Overall, this music is not for those who would prefer the top 40. This music is for anyone looking for a different take on action and wants to dive a bit deeper into the ideals of a revolution.
The red and black flag does not fly without a reason, and this case is no different. Those looking at collective action and anarcho-syndicalism should look no further than this incredible display of musical talent, lyrical knowledge and understanding for their next musical endeavor. A must-have for the acoustic collection on the road.
Check out The String-Bo String Duo at tsbsd.bandcamp. com/album/ten-strings-forrevolution-re-mastered.
TINKIN’ PETE Tinkin’ Pete
Kazoos and ukes, what more can one want from Canadian folk punk duo Tinkin’ Pete on their debut, self-titled EP?
Beginning with a fun, folky singalong, Tinkin’ Pete delivers “Beer Song”, a well-written look at the fun behind having a few drinks and reminiscing with friends.
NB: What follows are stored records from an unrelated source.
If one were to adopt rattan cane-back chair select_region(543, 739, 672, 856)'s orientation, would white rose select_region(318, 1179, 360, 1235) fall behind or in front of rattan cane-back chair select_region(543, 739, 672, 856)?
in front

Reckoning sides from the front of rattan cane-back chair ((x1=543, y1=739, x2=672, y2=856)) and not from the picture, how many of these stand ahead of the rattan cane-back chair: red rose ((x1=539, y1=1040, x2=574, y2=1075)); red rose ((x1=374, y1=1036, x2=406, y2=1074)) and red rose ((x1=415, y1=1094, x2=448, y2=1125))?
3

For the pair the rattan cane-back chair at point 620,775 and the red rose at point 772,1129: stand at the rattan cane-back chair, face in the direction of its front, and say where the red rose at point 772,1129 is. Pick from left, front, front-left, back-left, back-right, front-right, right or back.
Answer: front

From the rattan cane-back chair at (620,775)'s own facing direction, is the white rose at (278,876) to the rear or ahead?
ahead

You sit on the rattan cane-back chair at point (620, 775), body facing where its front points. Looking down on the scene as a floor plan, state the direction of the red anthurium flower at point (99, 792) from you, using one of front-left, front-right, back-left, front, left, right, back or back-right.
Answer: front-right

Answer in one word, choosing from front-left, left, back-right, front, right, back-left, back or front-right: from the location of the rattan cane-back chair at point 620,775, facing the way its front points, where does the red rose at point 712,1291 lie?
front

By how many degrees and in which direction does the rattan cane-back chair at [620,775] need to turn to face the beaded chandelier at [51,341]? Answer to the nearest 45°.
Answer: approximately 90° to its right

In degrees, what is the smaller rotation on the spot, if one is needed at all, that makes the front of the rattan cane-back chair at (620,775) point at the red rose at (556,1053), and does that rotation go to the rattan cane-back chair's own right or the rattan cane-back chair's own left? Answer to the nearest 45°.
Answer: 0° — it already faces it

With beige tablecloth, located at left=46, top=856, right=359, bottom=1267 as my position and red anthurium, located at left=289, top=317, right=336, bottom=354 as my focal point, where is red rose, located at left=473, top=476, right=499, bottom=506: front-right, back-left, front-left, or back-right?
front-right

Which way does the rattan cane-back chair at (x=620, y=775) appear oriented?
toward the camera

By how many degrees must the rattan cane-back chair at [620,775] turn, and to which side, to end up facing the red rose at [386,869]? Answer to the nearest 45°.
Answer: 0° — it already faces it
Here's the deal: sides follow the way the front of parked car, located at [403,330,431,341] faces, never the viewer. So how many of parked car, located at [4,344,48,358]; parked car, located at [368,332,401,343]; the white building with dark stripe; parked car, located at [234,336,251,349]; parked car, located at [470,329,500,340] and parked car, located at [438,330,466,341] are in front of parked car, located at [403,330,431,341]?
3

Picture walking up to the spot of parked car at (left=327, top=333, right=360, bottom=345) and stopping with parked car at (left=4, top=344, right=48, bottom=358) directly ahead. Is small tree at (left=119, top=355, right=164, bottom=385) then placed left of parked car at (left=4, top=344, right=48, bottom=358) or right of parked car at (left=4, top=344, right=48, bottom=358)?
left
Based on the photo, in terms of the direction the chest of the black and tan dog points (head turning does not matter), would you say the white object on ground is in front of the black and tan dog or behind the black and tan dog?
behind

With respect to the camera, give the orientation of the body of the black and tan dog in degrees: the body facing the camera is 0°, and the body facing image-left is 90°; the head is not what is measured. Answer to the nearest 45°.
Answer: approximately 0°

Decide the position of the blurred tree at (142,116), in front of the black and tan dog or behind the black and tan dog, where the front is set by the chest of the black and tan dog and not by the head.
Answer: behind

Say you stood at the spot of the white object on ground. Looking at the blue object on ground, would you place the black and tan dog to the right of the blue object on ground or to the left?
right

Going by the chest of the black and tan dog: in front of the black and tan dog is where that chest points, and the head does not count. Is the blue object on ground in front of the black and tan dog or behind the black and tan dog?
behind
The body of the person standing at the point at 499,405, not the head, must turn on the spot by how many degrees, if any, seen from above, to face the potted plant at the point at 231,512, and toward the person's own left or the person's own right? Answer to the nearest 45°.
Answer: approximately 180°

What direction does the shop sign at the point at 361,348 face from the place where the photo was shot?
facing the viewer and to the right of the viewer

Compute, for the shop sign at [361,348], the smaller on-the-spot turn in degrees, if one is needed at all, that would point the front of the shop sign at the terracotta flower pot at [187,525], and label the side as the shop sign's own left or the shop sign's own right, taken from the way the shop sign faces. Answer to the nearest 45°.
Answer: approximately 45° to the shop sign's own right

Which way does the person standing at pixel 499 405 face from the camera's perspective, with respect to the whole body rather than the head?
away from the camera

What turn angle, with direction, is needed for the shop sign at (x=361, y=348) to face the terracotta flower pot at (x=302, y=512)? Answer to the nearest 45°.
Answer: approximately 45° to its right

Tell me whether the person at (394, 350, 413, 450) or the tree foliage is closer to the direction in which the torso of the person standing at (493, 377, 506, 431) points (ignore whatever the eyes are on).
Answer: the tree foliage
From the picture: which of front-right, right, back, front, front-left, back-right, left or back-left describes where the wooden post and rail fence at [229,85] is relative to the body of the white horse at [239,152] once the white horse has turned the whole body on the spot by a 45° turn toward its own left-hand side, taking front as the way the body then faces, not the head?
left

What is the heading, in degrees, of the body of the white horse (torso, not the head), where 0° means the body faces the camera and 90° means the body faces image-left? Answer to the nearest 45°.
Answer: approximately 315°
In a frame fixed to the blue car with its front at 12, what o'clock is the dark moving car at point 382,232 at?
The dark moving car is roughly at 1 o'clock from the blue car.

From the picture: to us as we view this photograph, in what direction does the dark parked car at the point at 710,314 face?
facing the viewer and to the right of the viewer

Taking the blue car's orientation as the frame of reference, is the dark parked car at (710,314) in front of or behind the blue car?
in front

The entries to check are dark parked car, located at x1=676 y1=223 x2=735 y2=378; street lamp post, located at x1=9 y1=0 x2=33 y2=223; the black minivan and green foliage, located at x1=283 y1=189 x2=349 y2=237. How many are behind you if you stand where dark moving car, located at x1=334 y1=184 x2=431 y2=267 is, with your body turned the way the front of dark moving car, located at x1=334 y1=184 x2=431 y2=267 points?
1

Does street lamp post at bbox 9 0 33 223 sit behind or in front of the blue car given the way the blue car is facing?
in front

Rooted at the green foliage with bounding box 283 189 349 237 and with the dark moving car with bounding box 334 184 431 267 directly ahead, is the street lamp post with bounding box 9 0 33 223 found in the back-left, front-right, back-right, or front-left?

The song doesn’t paint a negative light on the subject, but rather is a nihilistic anthem about having fun, missing friends and rocking out with a killer kazoo solo.
Quickly moving on to “My Friends,” Tinkin’ Pete gives a nod to their many friends and the lives they live. Despite the trouble in the world, Tinkin’ Pete sits back and looks at the benefits of having friends with this mellow addition to the record.
The band finds beauty in their friends and the crazy antics everyone goes through and uses their vocal talents to display their emotion in the chorus.
The album takes a more somber and serious turn with “Corner of the World,” which displays a haunting fingerpicking guitar melody with interesting vocals taking the forefront of the song. The song is an interesting take on one’s ability to fit in their own corner of the world.
Sometimes, artists can feel ostracized from those around them, even in the same scene. The song gives comfort to those who feel they are stuck between a rock and a hard place.
Closing the album with the “Cigarette Song” ties up this well-developed album of inner reflection and shows the talent of both artists. Using cigarettes as a hurdle to accomplish other tasks is an interesting metaphor and a well-used aesthetic for this album.
Smoking is a difficult habit to quit, and relating that to other challenges in life can help others understand how much of struggle one might be going through. The vocals in this song indicate some sort of struggle that is temporarily resolved at the end of the song with a humorous recording by the band.
Overall, Tinkin’ Pete is a great, fun little album to pick up and learn a few things about this band. Not every band can pull off such kazoo usage, but thumbs up on the buzzing here!